A note about general concepts of high performance: both throughput and response time.

Background

The number of concurrent connections matters because better user experience requires long-lived connection to each user via web socket.

The Context Switching and Overheads blog

  • Pinned context switch: 1.2 to 1.5 microsecond
  • Unpinned context switch: 2.2 microsecond
  • Thread launch: 5 microsecond
  • Process launch: 22 microsecond
  • Go routine: 170ns

The default per-thread stack size on Linux is 8MB virtual memory and can be adjusted. One cpu with enough memory can run 10,000 threads.

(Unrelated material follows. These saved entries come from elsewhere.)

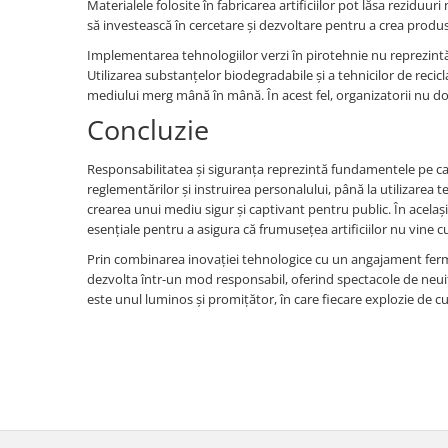
Materialele folosite în fabricarea artificiilor pot lăsa reziduur
să investească în cercetare și dezvoltare pentru a crea prod
Implementarea tehnologiilor verzi în pirotehnie nu reprezintă
Utilizarea substanțelor biodegradabile și a tehnicilor de recic
mediului merg mână în mână. În acest fel, organizatorii nu doa
Concluzie
Responsabilitatea și siguranța reprezintă fundamentele pe car
reglementărilor și instruirea personalului, până la utilizarea 
crearea unui mediu sigur și captivant pentru public. În acelaș
esențiale pentru a asigura că frumusețea artificiilor nu vine
Prin combinarea inovației tehnologice cu un angajament ferm f
dezvolta într-un mod responsabil, oferind spectacole de neuita
este unul luminos și promițător, în care fiecare explozie de cul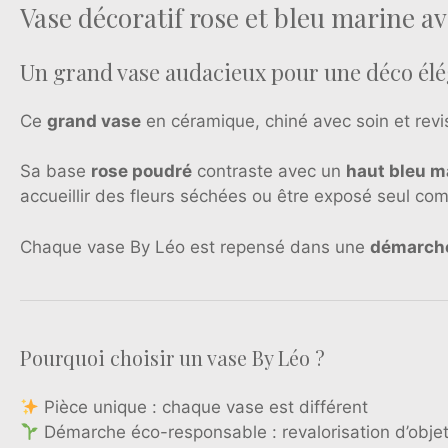
Vase décoratif rose et bleu marine av
Un grand vase audacieux pour une déco élé
Ce
grand vase
en céramique, chiné avec soin et revi
Sa base
rose poudré
contraste avec un
haut bleu m
accueillir des fleurs séchées ou être exposé seul com
Chaque vase By Léo est repensé dans une
démarche
Pourquoi choisir un vase By Léo ?
Pièce unique : chaque vase est différent
Démarche éco-responsable : revalorisation d’objet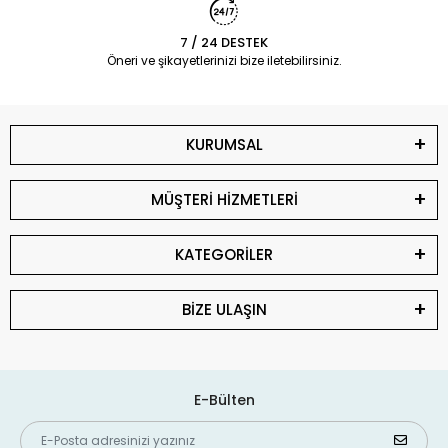
7 / 24 DESTEK
Öneri ve şikayetlerinizi bize iletebilirsiniz.
KURUMSAL
MÜŞTERİ HİZMETLERİ
KATEGORİLER
BİZE ULAŞIN
E-Bülten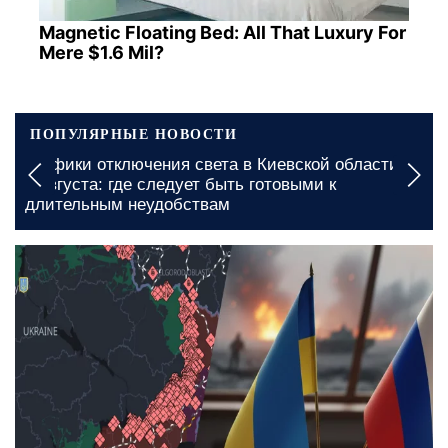
Magnetic Floating Bed: All That Luxury For
Mere $1.6 Mil?
ПОПУЛЯРНЫЕ НОВОСТИ
а
Электричества долго не будет: названы
населенные пункты, где вводят графики
отключения света в Кировоградской области на 7
августа
5 августа, 09:00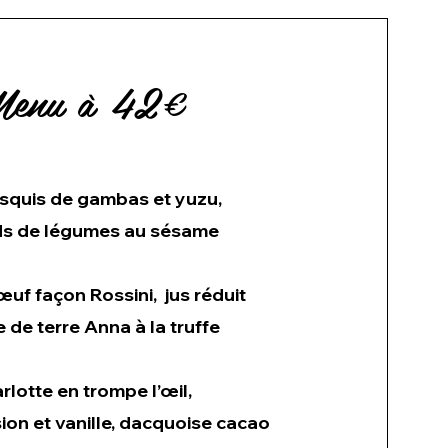
enu à 42€
quis de gambas et yuzu,
ds de légumes au sésame
œuf façon Rossini, jus réduit
de terre Anna à la truffe
rlotte en trompe l’œil,
on et vanille, dacquoise cacao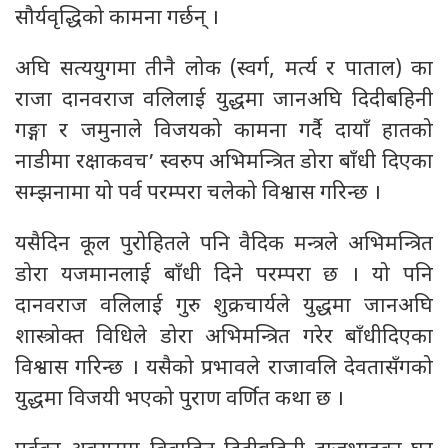
सौर्यवृद्धिको कामना गर्छन् ।
अघि सत्ययुगमा तीनै लोक (स्वर्ग, मर्त्य र पाताल) का
राजा दानवराज वलिलाई युद्धमा जानअघि दिदीबहिनी
गङ्गा र जमुनाले विजयको कामना गर्दै दायाँ हातको
नाडीमा रक्षाकवच’ स्वरुप अभिमन्त्रित डोरा बाँधी दिएका
सम्झनामा यो पर्व परम्परा चलेको विश्वास गरिन्छ ।
यसैदिन कूल पुरोहितले पनि वैदिक मन्त्रले अभिमन्त्रित
डोरा यजमानलाई बाँधी दिने परम्परा छ । यो पनि
दानवराज वलिलाई गुरु शुक्रचार्यले युद्धमा जानअघि
शास्त्रोक्त विधिले डोरा अभिमन्त्रित गरेर बाँधीदिएका
विश्वास गरिन्छ । यसैको प्रभावले राजावलि देवतासँगको
युद्धमा विजयी भएको पुराण वर्णित कथा छ ।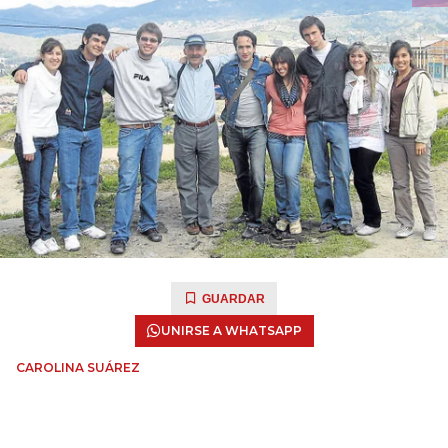
GUARDAR
UNIRSE A WHATSAPP
CAROLINA SUÁREZ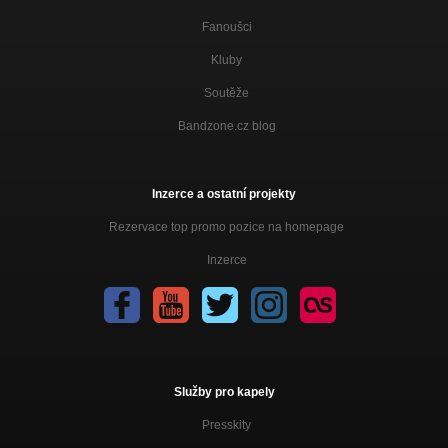
Šok
Fanoušci
Svítání (Single verze)
Kluby
CESTA
Soutěže
Závislej
Křídla
Bandzone.cz blog
Bouře
Křídla
Inzerce a ostatní projekty
Kouzelná
Rezervace top promo pozice na homepage
Křídla
Inzerce
TAK BĚŽ!
Singl Dezertér
Vokno (live)
Nezařazeno
03) Hmyzí politika
Služby pro kapely
Prostorová síla
Presskity
07) Nezastavíš noc
Prostorová síla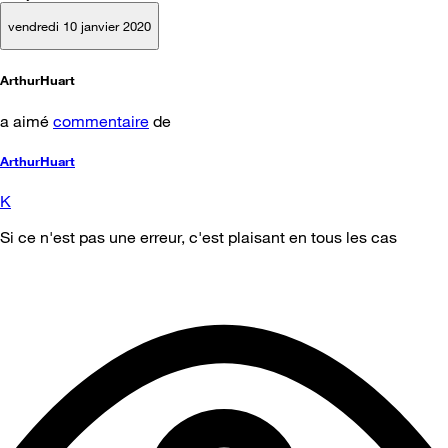
vendredi 10 janvier 2020
ArthurHuart
a aimé
commentaire
de
ArthurHuart
K
Si ce n'est pas une erreur, c'est plaisant en tous les cas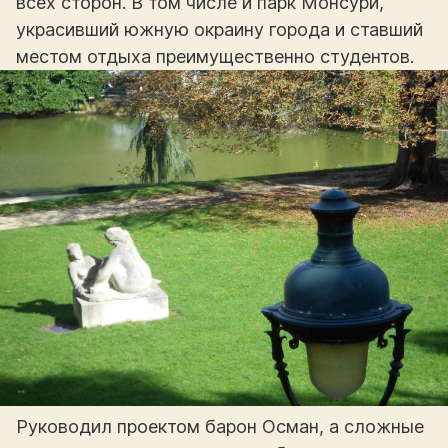
всех сторон. В том числе и парк Монсури,
украсивший южную окраину города и ставший
местом отдыха преимущественно студентов.
Руководил проектом барон Осман, а сложные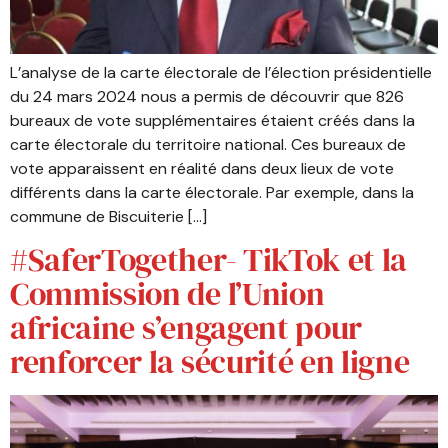
L’analyse de la carte électorale de l’élection présidentielle
du 24 mars 2024 nous a permis de découvrir que 826
bureaux de vote supplémentaires étaient créés dans la
carte électorale du territoire national. Ces bureaux de
vote apparaissent en réalité dans deux lieux de vote
différents dans la carte électorale. Par exemple, dans la
commune de Biscuiterie […]
#SaferTogether- TikTok et la
Commission de l’Union
africaine s’engagent pour
renforcer la sécurité en ligne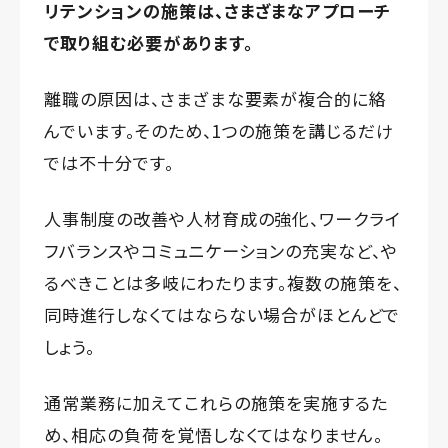
リテンションの施策は、さまざまなアプローチ
で取り組む必要があります。
離職の原因は、さまざまな要素が複合的に絡
んでいます。そのため、1つの施策を講じるだけ
では不十分です。
人事制度の改善や人材育成の強化、ワークライ
フバランスやコミュニケーションの充実など、や
るべきことは多岐にわたります。複数の施策を、
同時進行しなくてはならない場合がほとんどで
しょう。
通常業務に加えてこれらの施策を実施するた
め、相応の負荷を覚悟しなくてはなりません。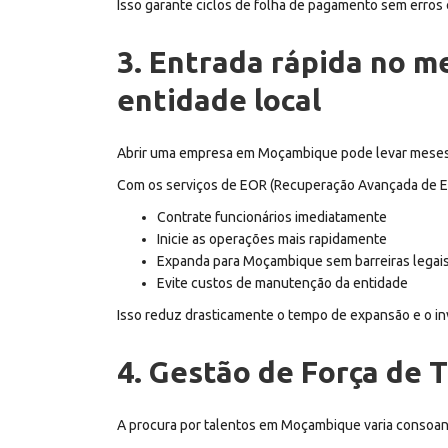
Isso garante ciclos de folha de pagamento sem erros
3. Entrada rápida no 
entidade local
Abrir uma empresa em Moçambique pode levar meses d
Com os serviços de EOR (Recuperação Avançada de E
Contrate funcionários imediatamente
Inicie as operações mais rapidamente
Expanda para Moçambique sem barreiras legai
Evite custos de manutenção da entidade
Isso reduz drasticamente o tempo de expansão e o inv
4. Gestão de Força de 
A procura por talentos em Moçambique varia consoante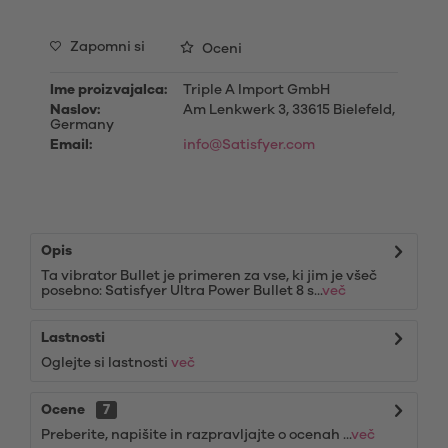
Zapomni si
Oceni
Ime proizvajalca:
Triple A Import GmbH
Naslov:
Am Lenkwerk 3, 33615 Bielefeld,
Germany
Email:
info@Satisfyer.com
Opis
Ta vibrator Bullet je primeren za vse, ki jim je všeč
posebno: Satisfyer Ultra Power Bullet 8 s...
več
Lastnosti
Oglejte si lastnosti
več
Ocene
7
Preberite, napišite in razpravljajte o ocenah ...
več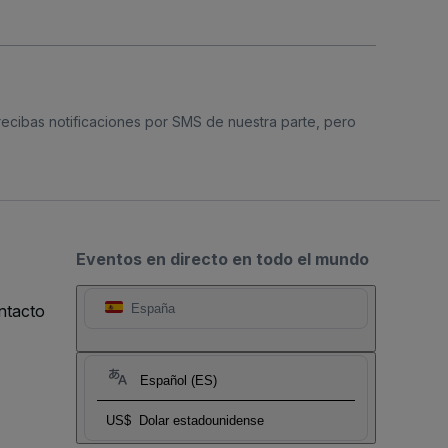
 recibas notificaciones por SMS de nuestra parte, pero
Eventos en directo en todo el mundo
ntacto
España
Español (ES)
US$
Dolar estadounidense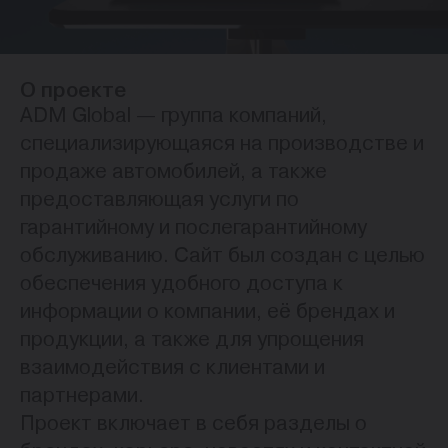
О проекте
ADM Global — группа компаний,
специализирующаяся на производстве и
продаже автомобилей, а также
предоставляющая услуги по
гарантийному и послегарантийному
обслуживанию. Сайт был создан с целью
обеспечения удобного доступа к
информации о компании, её брендах и
продукции, а также для упрощения
взаимодействия с клиентами и
партнерами.
Проект включает в себя разделы о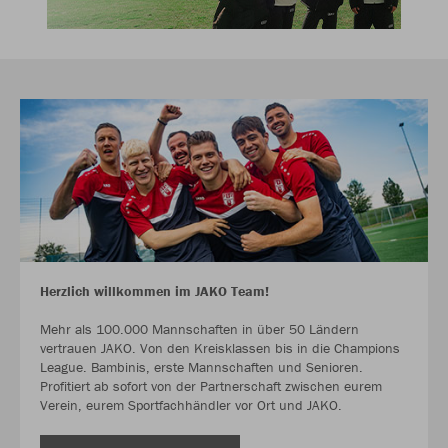
Herzlich willkommen im JAKO Team!
Mehr als 100.000 Mannschaften in über 50 Ländern
vertrauen JAKO. Von den Kreisklassen bis in die Champions
League. Bambinis, erste Mannschaften und Senioren.
Profitiert ab sofort von der Partnerschaft zwischen eurem
Verein, eurem Sportfachhändler vor Ort und JAKO.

This Linux async programming blog and io-uring revolutionizes Linux programming blog summarize the async features in Linux.

The Linux I/O evloved in the following phases:

  • blocking read, write. The calling threads sleep till an operation is completed.
  • non-blocking select, poll and epoll. But they only work for socket and pipe, not for files. Storage I/O are handled by a thread pool. Modern I/O devices have a latency of single-digit microsecond - the same order of magnitude of a context switch.
  • Recent AIO interface allows file IO. It works with un-cached file access. It is buggy.
  • io_uring in Linux 5.0 implements the async interface for all kinds of I/O. It uses poll-based, not interruption-based, for fast devices.

With io_uring an application becomes an event-loop that constantly add things to a shared buffer, deals with the previous entries that completed, rinse, repeat.